Work required: An exact copy is needed of each line from the one including "[24,562,116,576] Dataset: ->" through the last line of the entries, both ends counted, with nothing added.

Information shown:
*** Begin section ***

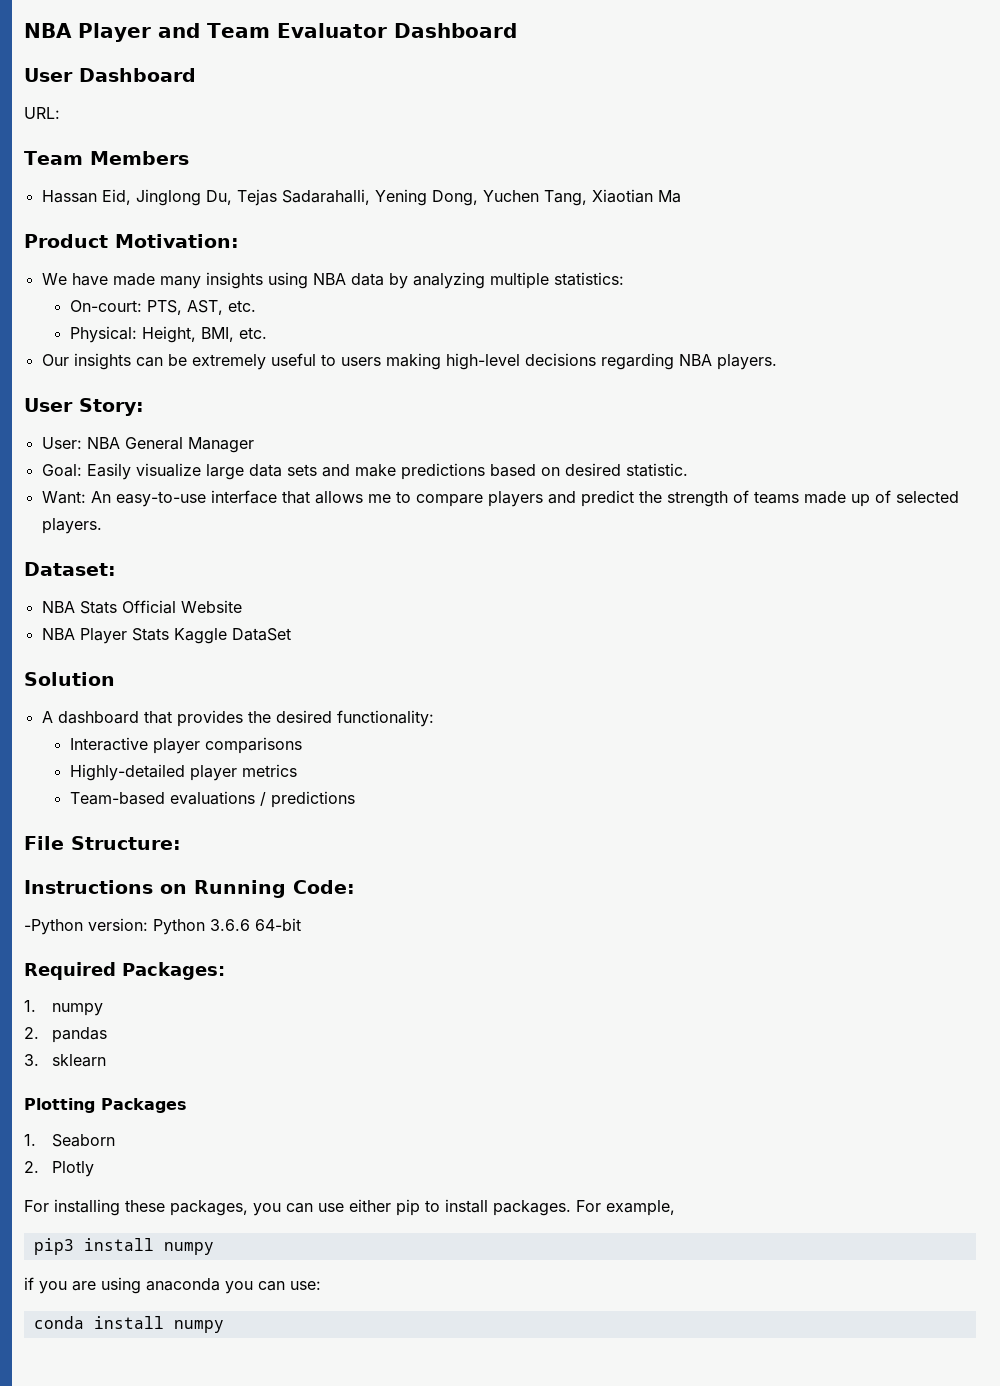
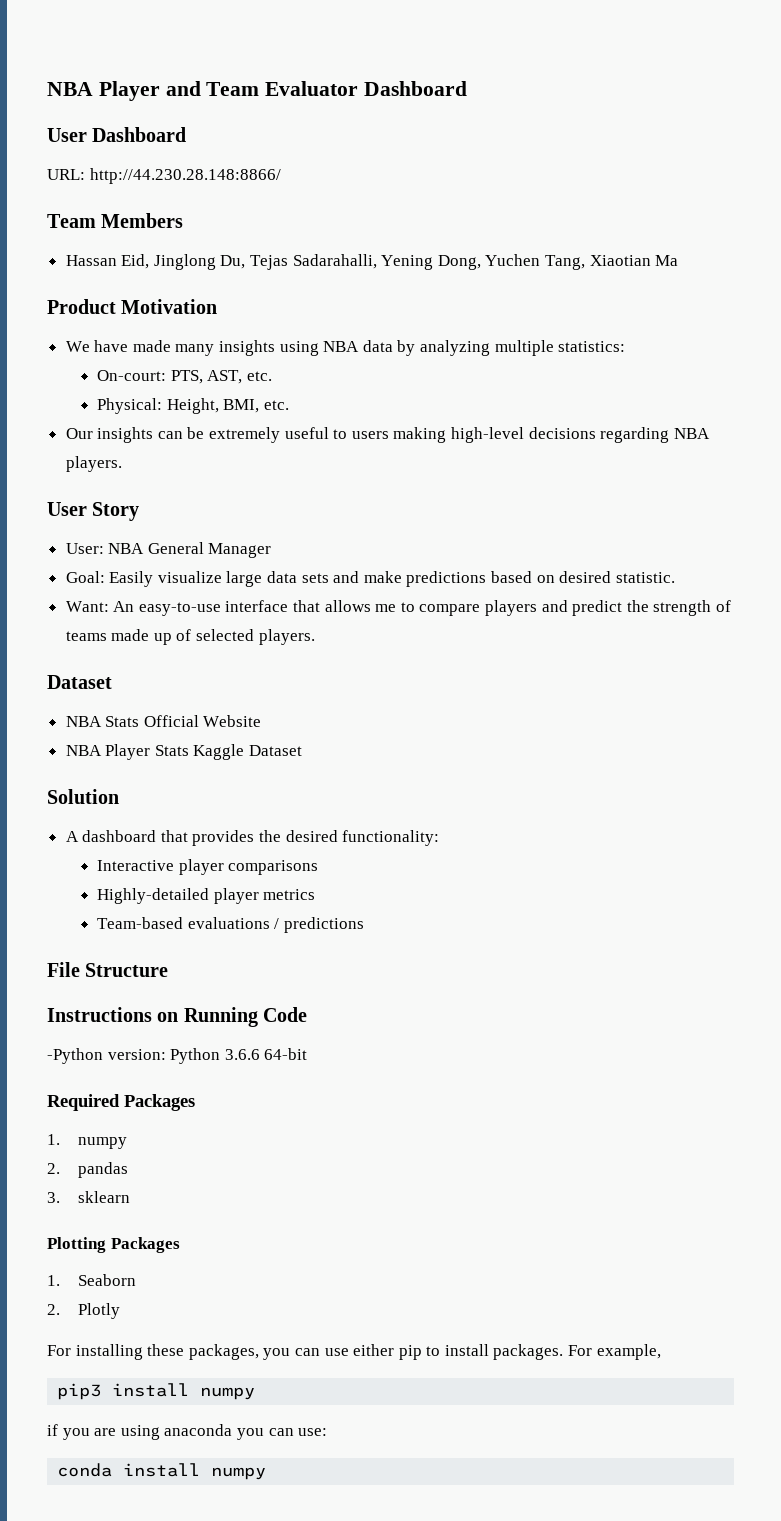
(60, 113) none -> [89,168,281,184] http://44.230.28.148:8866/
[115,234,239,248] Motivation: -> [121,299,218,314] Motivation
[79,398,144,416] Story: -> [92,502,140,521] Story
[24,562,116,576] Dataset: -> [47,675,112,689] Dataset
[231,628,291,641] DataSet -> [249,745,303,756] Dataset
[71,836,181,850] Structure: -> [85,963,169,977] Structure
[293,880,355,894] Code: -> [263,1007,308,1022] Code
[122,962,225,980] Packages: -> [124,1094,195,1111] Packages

*** End section ***

Task output:
[24,562,116,576] Dataset: -> [47,675,112,689] Dataset
[231,628,291,641] DataSet -> [249,745,303,756] Dataset
[71,836,181,850] Structure: -> [85,963,169,977] Structure
[293,880,355,894] Code: -> [263,1007,308,1022] Code
[122,962,225,980] Packages: -> [124,1094,195,1111] Packages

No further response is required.